**WHAT THE EXERCISE ASKS**. Reproduce every line of the data below without any change, keeping the original order and line breaks.

**DATASET EXCERPTS**.
· · · · · · ·

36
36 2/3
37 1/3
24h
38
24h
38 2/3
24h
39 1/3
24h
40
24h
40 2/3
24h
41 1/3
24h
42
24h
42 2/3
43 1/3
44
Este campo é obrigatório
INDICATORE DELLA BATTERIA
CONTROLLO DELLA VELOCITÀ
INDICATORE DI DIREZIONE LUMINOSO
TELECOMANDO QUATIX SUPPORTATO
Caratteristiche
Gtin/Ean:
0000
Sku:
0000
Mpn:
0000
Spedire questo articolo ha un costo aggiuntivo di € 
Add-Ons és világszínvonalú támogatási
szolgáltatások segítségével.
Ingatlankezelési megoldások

· · · · · · ·

**RESPONSE FOR THIS EXERCISE**.
36
36 2/3
37 1/3
24h
38
24h
38 2/3
24h
39 1/3
24h
40
24h
40 2/3
24h
41 1/3
24h
42
24h
42 2/3
43 1/3
44
Este campo é obrigatório
INDICATORE DELLA BATTERIA
CONTROLLO DELLA VELOCITÀ
INDICATORE DI DIREZIONE LUMINOSO
TELECOMANDO QUATIX SUPPORTATO
Caratteristiche
Gtin/Ean:
0000
Sku:
0000
Mpn:
0000
Spedire questo articolo ha un costo aggiuntivo di € 
Add-Ons és világszínvonalú támogatási
szolgáltatások segítségével.
Ingatlankezelési megoldások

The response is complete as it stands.